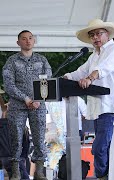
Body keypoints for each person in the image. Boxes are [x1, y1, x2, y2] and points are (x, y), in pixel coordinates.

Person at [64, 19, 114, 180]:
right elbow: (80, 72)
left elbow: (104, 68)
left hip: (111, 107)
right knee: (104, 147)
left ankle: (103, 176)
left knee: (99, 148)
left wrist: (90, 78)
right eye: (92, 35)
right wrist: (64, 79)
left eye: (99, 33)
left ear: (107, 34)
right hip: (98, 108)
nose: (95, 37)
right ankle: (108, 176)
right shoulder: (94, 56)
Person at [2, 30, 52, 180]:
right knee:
────────────────────────────────────────
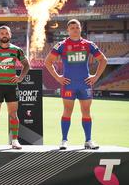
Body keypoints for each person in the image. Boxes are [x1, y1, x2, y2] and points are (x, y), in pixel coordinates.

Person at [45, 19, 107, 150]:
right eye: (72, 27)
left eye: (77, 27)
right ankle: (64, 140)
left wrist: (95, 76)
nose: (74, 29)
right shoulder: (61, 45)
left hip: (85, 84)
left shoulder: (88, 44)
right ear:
────────────────────────────────────────
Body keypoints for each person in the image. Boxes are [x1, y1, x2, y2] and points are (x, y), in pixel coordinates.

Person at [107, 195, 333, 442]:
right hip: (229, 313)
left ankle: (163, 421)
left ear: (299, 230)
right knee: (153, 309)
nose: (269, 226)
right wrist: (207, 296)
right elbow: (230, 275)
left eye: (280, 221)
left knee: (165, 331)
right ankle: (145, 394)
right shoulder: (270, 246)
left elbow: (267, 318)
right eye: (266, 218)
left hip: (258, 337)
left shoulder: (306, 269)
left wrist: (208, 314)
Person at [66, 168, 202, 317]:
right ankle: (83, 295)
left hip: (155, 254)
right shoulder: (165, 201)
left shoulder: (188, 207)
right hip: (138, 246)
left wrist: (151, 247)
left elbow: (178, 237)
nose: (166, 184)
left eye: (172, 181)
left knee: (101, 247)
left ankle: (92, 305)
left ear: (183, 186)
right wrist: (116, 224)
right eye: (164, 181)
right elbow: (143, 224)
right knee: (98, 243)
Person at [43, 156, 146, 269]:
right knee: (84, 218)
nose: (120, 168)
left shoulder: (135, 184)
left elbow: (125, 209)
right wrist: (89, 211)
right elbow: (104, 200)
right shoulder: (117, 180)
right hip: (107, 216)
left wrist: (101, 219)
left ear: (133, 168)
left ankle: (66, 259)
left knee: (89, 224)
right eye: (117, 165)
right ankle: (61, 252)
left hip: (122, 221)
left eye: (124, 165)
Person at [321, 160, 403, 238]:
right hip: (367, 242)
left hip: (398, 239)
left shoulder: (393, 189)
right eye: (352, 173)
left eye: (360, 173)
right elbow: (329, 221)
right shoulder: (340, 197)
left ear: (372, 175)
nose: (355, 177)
────────────────────────────────────────
#### What to produce
Return every line from the entries above that contains the word "shoulder".

#### Answer for this exercise
right shoulder: (94, 56)
right shoulder: (61, 45)
left shoulder: (88, 44)
right shoulder: (270, 246)
left shoulder: (306, 269)
right shoulder: (165, 201)
left shoulder: (188, 207)
left shoulder: (135, 184)
right shoulder: (117, 180)
left shoulder: (393, 189)
right shoulder: (340, 197)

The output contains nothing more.